Ven Aggacitta answers some questions related to whether or not a person can gain benefits just through praying and performing rituals in temples as well as through their parents’ good deeds.
Question 1: Some Buddhist temples conduct special prayers and ceremonies to boost students’ performance in exams. Is there efficacy in such a practice? Will it help students to pass exams and to get excellent results?
Answer: This is a practice prevalent among the Chinese. The Buddhist scriptures say that if you do meritorious deeds you receive merits. This is all dependent on one’s actions. If we check the scriptures for specific reference to passing of exams, then we will not be able to find any because there were no exams in those days.
Logically, since our actions reflect our state of mind, it is the state of our mind that matters. We can look at this from two aspects.
Firstly, if parents are worried about their children’s exam performance, then they should encourage them to listen to the Dhamma. This will calm the mind, enable them to think more clearly and remember things better and as a result will enhance their performance in exams. If the mind is not settled, then one cannot study. This has a direct effect on exam results.
Secondly, the Dhamma has been proven to have power. For example, the Angulimala Paritta has been proven to be effective in helping mothers deliver their babies safely. Once, one of our devotee’s wife had complications during her delivery and after I chanted the paritta while in my office, the problem corrected itself. It works, although I do not understand how it works. The Bojjhanga Paritta is also chanted to help a person recover from illness. Of course it also depends on the faith of the person. If there’s faith, it will work.

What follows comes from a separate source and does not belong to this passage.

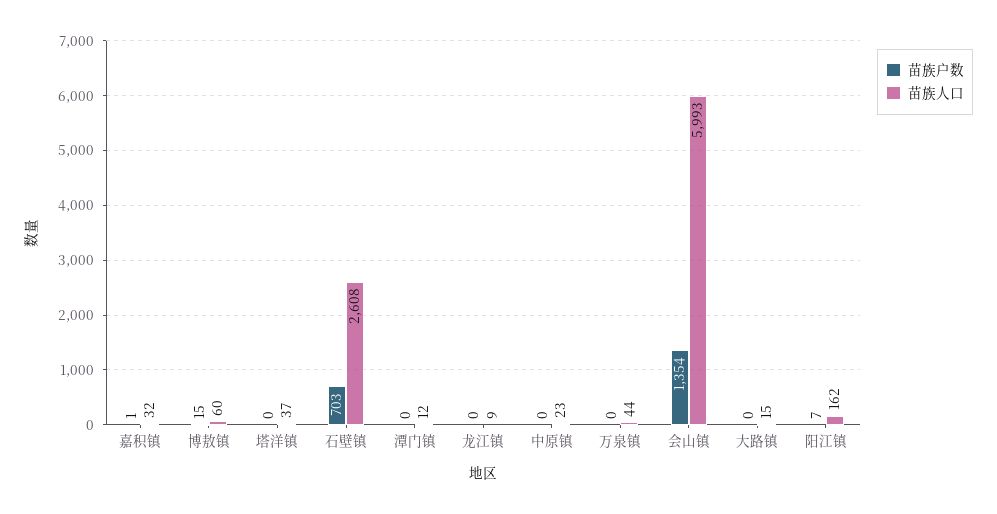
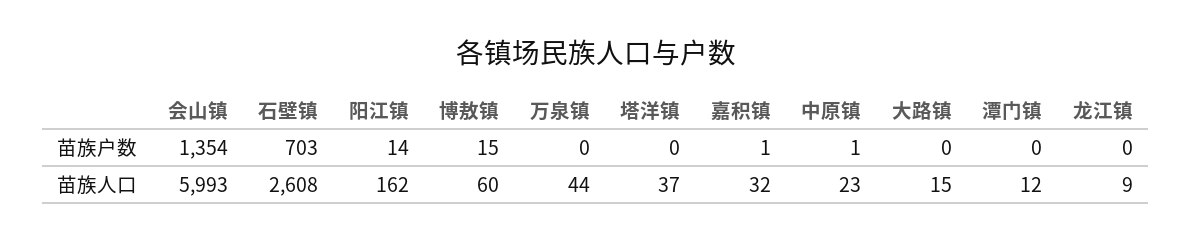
苗族户数, 中原镇: 0 -> 1
苗族户数, 阳江镇: 7 -> 14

The Angulimala Sutta heals through the power of truth. Angulimala was a serial killer who became one of the Buddha’s disciples after the Buddha stopped him from killing his own mother. As a monk, his pre-monkhood reputation many a time caused him to be deprived of food as people refused to give him any. In spite of this, he was compassionate, especially towards mothers who faced problems delivering their babies. He asked the Buddha’s advice as to how he could help them. The Buddha told him to say, “Since my birth in the holy life, I know not of having intentionally deprived a living being of life. By this asseveration of truth, may you be well, may the child in your womb be well.” This is healing by the power of truth.
There is a story about a healer in Burma. Usually, traditional healers carry around with them a bag-full of herbs. This particular one did not, yet was a very much sought after healer. One day, someone asked him, “What’s your secret?” He was on his way to see an old lady who was ill. So he asked his questioner to follow him and to have faith in him. The doctor instructed the old woman’s daughter to say. “I am my mother’s daughter. By the power of this truth, may she be well.” The old woman recovered.

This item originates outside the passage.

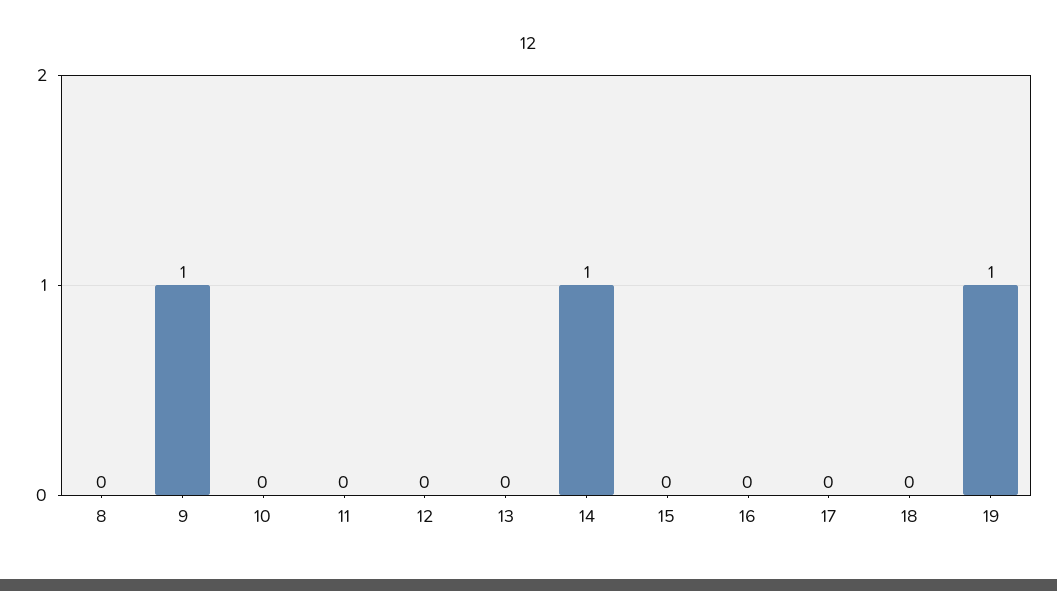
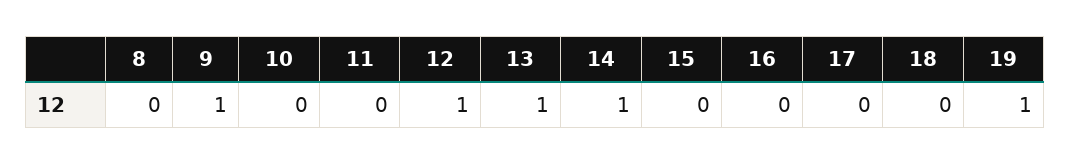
12: 0 -> 1
13: 0 -> 1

Another incident happened in Burma during the Japanese occupation. Some soldiers went to a village and were treated with hospitality by the villagers who gave them the best food. After the meal the soldiers, who were very cruel, asked each villager to dig a depression in the ground. Then they just knocked each villager unconscious with the butts of their rifles and buried him in the depression that would be his grave. One of the villagers, after he was hit (but was still conscious), thought, “With all sincerity, I treated them well. By the power of this truth, may I be saved.” While the rest died, he was saved.
Thus faith is important. With faith, many things are possible.